Beyond Synthetic Benchmarks: Evaluating LLM Performance on Real-World Class-Level Code Generation
Musfiqur Rahman, SayedHassan Khatoonabadi, Emad Shihab
TL;DR
This work reveals a substantial gap between synthetic benchmark performance and real-world class-level code generation by LLMs. By constructing RealClassEval with seen and unseen partitions and evaluating seven diverse LLMs across docstring and RAG configurations, the study shows real-world class-level correctness plummets from ~84–89% on synthetic tasks to ~25–34% on real-world tasks, with minimal difference between seen and unseen data. Docstrings yield only modest, often non-significant improvements; however, retrieval augmentation provides meaningful gains—4–7%—particularly when documentation is incomplete, supporting an information gap hypothesis. Error analysis identifies AttributeError, TypeError, and AssertionError as the dominant failure modes, with distinct patterns between synthetic and real-world settings and RAG-induced error substitutions that reduce some errors but introduce dependency-related ones.

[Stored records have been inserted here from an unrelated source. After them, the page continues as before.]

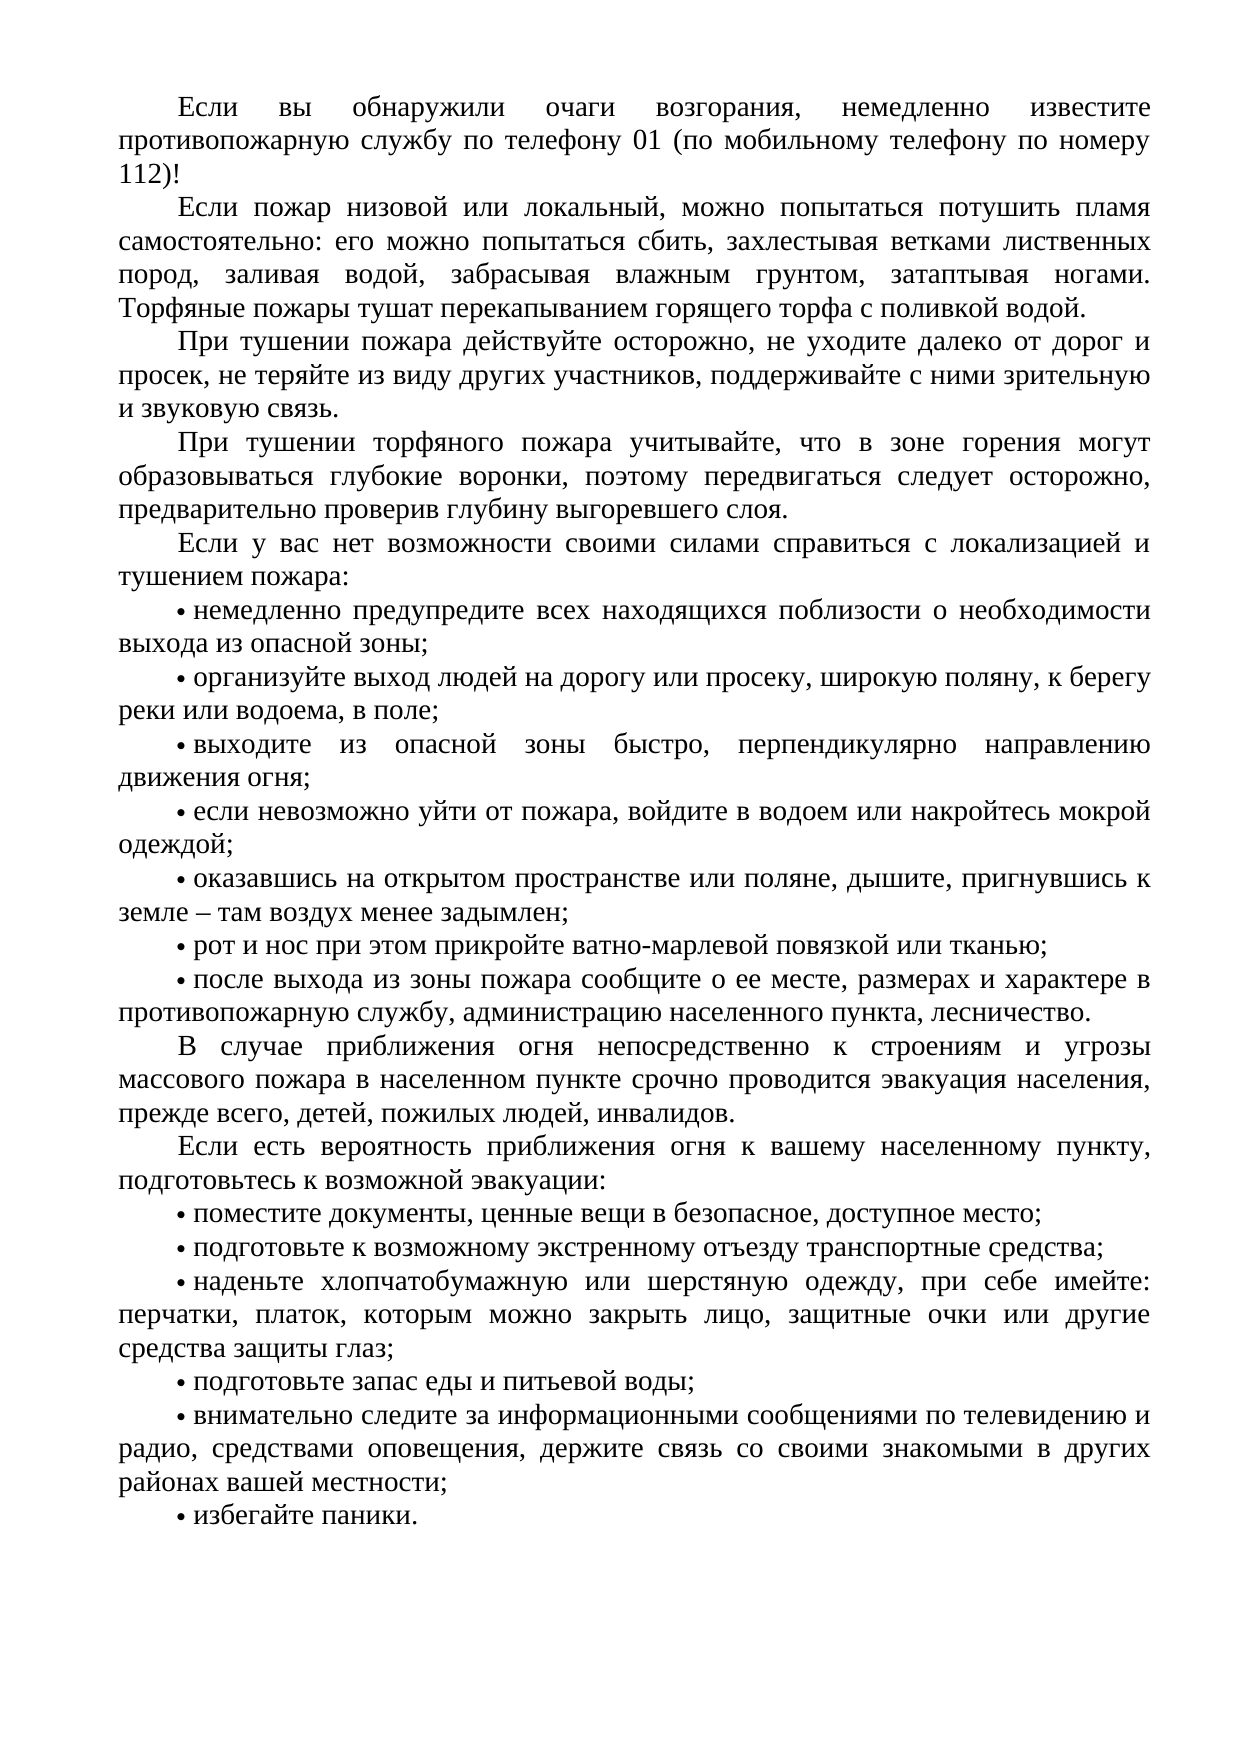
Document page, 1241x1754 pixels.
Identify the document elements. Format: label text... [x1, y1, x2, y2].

text Если пожар низовой или локальный, можно попытаться потушить пламя самостоятельно: его можно попытаться сбить, захлестывая ветками лиственных пород, заливая водой, забрасывая влажным грунтом, затаптывая ногами. Торфяные пожары тушат перекапыванием горящего торфа с поливкой водой. [118, 189, 1152, 323]
list выходите из опасной зоны быстро, перпендикулярно направлению движения огня; [118, 726, 1152, 793]
list после выхода из зоны пожара сообщите о ее месте, размерах и характере в противопожарную службу, администрацию населенного пункта, лесничество. [118, 961, 1152, 1028]
list наденьте хлопчатобумажную или шерстяную одежду, при себе имейте: перчатки, платок, которым можно закрыть лицо, защитные очки или другие средства защиты глаз; [118, 1263, 1152, 1363]
text При тушении торфяного пожара учитывайте, что в зоне горения могут образовываться глубокие воронки, поэтому передвигаться следует осторожно, предварительно проверив глубину выгоревшего слоя. [118, 424, 1152, 525]
text Если вы обнаружили очаги возгорания, немедленно известите противопожарную службу по телефону 01 (по мобильному телефону по номеру 112)! [118, 89, 1152, 189]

The findings suggest targeted improvements in object-oriented semantic understanding and context-aware retrieval, and they argue for more realistic, multi-faceted benchmarks to guide production-ready code-generation tools.
Abstract
Large language models (LLMs) have demonstrated strong performance on function-level code generation benchmarks, yet real-world software development increasingly demands class-level implementations that integrate multiple methods, attributes, and dependencies within authentic project contexts. This gap between benchmark performance and practical utility raises critical questions about LLMs' readiness for production code assistance, particularly regarding their ability to generalize across familiar and novel codebases. We introduce a benchmark derived from real-world open-source repositories, comprising classes divided into seen and unseen partitions to evaluate generalization under practical conditions. We systematically examine how input specification completeness and retrieval-augmented generation affect class-level correctness across multiple state-of-the-art LLMs. Our evaluation reveals a substantial performance gap: while LLMs achieve 84 to 89% correctness on synthetic benchmarks, they attain only 25 to 34% on real-world class tasks, with minimal distinction between familiar and novel codebases. Comprehensive documentation provides marginal improvements (1 to 3%), whereas retrieval augmentation yields greater gains (4 to 7%) by supplying concrete implementation patterns. Error analysis identifies AttributeError, TypeError, and AssertionError as dominant failure modes, with distinct patterns between synthetic and real-world scenarios. These findings provide actionable insights for enhancing context modelling, documentation strategies, and retrieval integration in production code assistance tools.